What I Actually Learned
1. Confabulation style is more revealing than accuracy. Every model hallucinated something. The way they hallucinate tells you more than benchmark scores. Meta stays quiet when unsure. Grok invents plausible-sounding food (“salty martini olive”). GPT-5.4 states wrong numbers with full confidence. Gemini smooths over gaps with generic substitutes. Claude just misreads the word entirely.
2. Code quality ≠ output quality. The snow globe test was the clearest example: Meta’s code was technically the best Three.js in the batch and rendered a black screen. ChatGPT’s code was the simplest and was the only watchable result. In coding, “it works” beats “it’s correct” every time.
3. Meta Muse Spark is genuinely impressive at multimodal tasks. On the menu reading, it was the only model with zero consensus-breaking hallucinations. On stocks, it caught same-day market news and calculated forward P/E ratios nobody else considered. For perception and tool use, it’s the real deal.
4. Meta Muse Spark is the overall winner — but barely.
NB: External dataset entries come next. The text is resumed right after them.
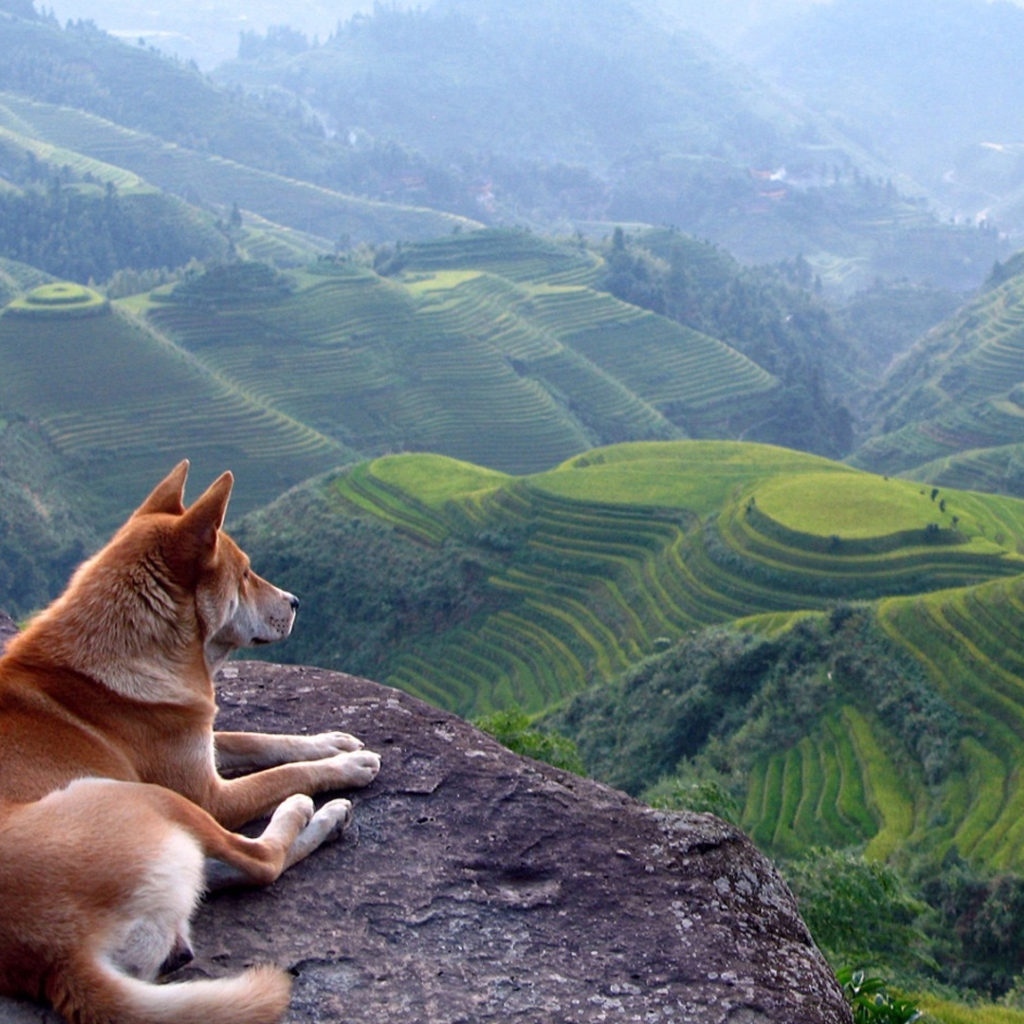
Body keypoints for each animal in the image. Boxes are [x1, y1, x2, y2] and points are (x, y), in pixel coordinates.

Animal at [0, 462, 380, 1024]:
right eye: (245, 573)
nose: (295, 602)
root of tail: (55, 957)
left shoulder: (199, 739)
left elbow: (257, 739)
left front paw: (331, 740)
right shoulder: (208, 793)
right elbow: (280, 772)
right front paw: (347, 765)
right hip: (150, 798)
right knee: (260, 861)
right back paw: (315, 813)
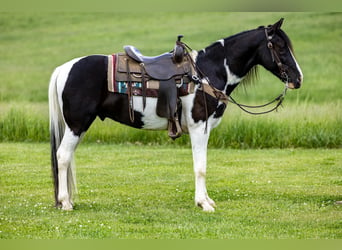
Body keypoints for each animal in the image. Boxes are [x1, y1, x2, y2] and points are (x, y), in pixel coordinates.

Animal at [47, 18, 302, 212]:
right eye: (280, 47)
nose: (298, 79)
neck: (207, 73)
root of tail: (63, 69)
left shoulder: (204, 129)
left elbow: (202, 163)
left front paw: (206, 200)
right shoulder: (199, 127)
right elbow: (200, 166)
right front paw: (203, 204)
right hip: (77, 125)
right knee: (63, 156)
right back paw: (65, 203)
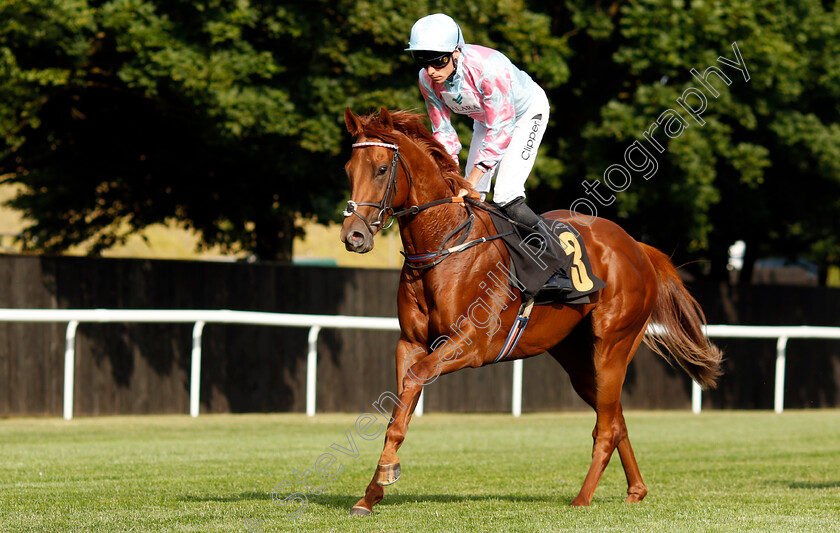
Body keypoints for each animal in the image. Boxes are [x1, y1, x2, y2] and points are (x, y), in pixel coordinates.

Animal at [342, 106, 720, 512]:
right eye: (349, 168)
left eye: (382, 169)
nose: (353, 236)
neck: (444, 245)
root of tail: (637, 246)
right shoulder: (410, 343)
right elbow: (400, 407)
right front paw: (371, 492)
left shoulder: (469, 345)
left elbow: (414, 382)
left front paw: (385, 472)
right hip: (577, 358)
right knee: (615, 419)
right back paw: (636, 490)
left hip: (614, 344)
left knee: (606, 427)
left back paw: (583, 498)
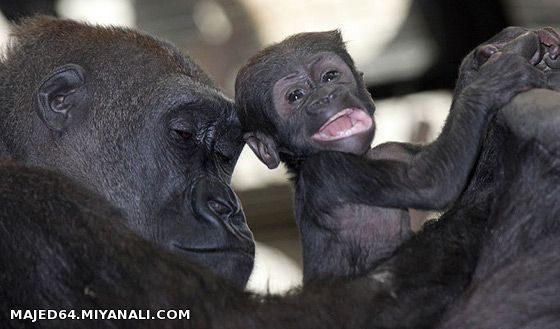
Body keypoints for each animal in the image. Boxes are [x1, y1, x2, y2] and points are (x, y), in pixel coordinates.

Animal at [234, 28, 544, 280]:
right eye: (295, 96)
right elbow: (429, 183)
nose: (326, 96)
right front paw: (493, 78)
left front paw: (481, 59)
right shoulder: (328, 171)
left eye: (330, 76)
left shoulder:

Two first-place finishes carried it past a rough code test. The model that crushed the vision test came last on code. The model that wrote the best code produced the worst visual. The model that had the deepest financial analysis couldn’t read a menu. You’re not choosing a model — you’re choosing a model for a task.
Methodology note: All tests were run on April 8, 2026. Models used: Meta Muse Spark (Thinking), Claude Opus 4.6 (Thinking), GPT-5.4 (ChatGPT), Gemini 3.1 (Thinking), and Grok 4.2 (Expert). Each model received identical prompts with no system instructions, no retries, and no follow-up clarifications. For the menu test, ground truth was established by consensus (4+ of 5 models agreeing) rather than human verification. The stock test was run during market hours. The snow globe test evaluated both code quality (static analysis) and visual output (human review in Chrome).